# [solved] sony-ericsson k850i unter linux

## cosmophobia

hallo leute..

seit heut bin ich stolzer besitzer eines k850i.. ; )

das einzige worauf es mir in verbindung mit dem rechner ankommt, ist zugriff auf die speicherkarte.. vor allem um die bilder aufn rechner zu bekommen..

ich hab alle usb-modi durchprobiert.. nur "massenspeicher" funktioniert.. allerdings hab ich dann nur zugriff auf den 35mb kleinen telefonspeicher und nicht auf die speicherkarte..

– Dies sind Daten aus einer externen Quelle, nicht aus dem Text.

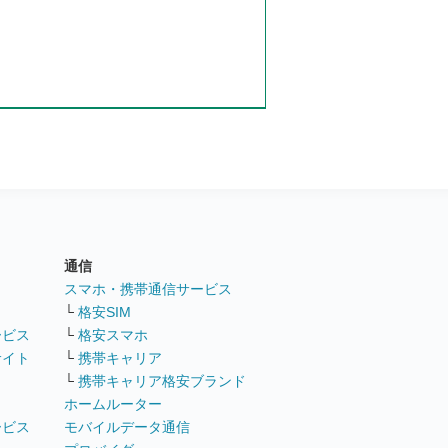
通信
ト
スマホ・携帯通信サービス
└
格安SIM
ービス
└
格安スマホ
サイト
└
携帯キャリア
└
携帯キャリア格安ブランド
ホームルーター
ービス
モバイルデータ通信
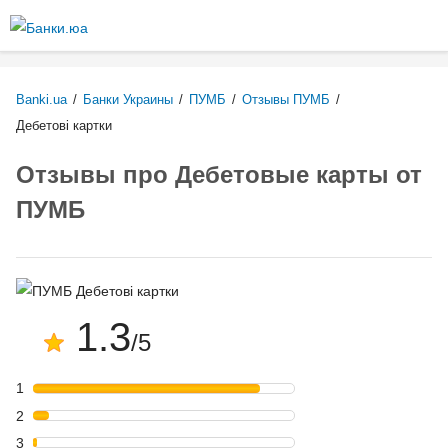
Перейти к
основному
содержанию
Banki.ua
/
Банки Украины
/
ПУМБ
/
Отзывы ПУМБ
/
Дебетові картки
Отзывы про Дебетовые карты от
ПУМБ
1.3
/5
1
2
3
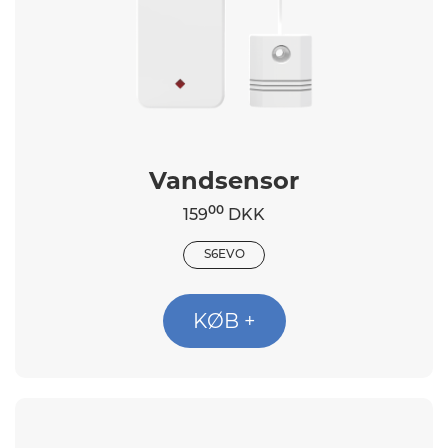
Vandsensor
00
159
DKK
S6EVO
KØB +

hat da schon jemand erfahrungen..!?

ps: bei meinem k750i hatt ich immer zugriff auf die speicherkarte und nicht auf den telefonspeicher *lol*.. was mir aber egal war.. ich brauch ja nur zugriff auf die speicherkarte..

----------

## Stormkings

Moin

Was bedeutet "usb-modi durchprobiert"? Ich hab ein K800i, das ich einfach per usb-kabel anstecke und dann als usb-stick erkannt wird. Sowohl karte als auch interner speicher taucht jeweils als usb-device auf. Ich kann mir kaum vorstellen, dass SE das alles ständig komplett ändert. Hast du dir mal /var/log/messages angesehen, während du das handy ansteckst? Vielleicht kannst du da die ausgabe mal posten.

grüße, dk

----------

## cosmophobia

naja.. wenn man den usb-stecker einsteckt kommt da noch sone auswahl.. "telefonmodus", "medienübertragung", "syncronisieren" & "massenspeicher".. aber nur massenspeicher tut was unter linux.. (was anderes brauch ich ja auch nicht..)

unter windows werden übrigens 2 massenspeicher erkannt.. telefon & speicherkarte.. unter linux kommt wiegesagt nur die automatische erkennung von "PHONE"..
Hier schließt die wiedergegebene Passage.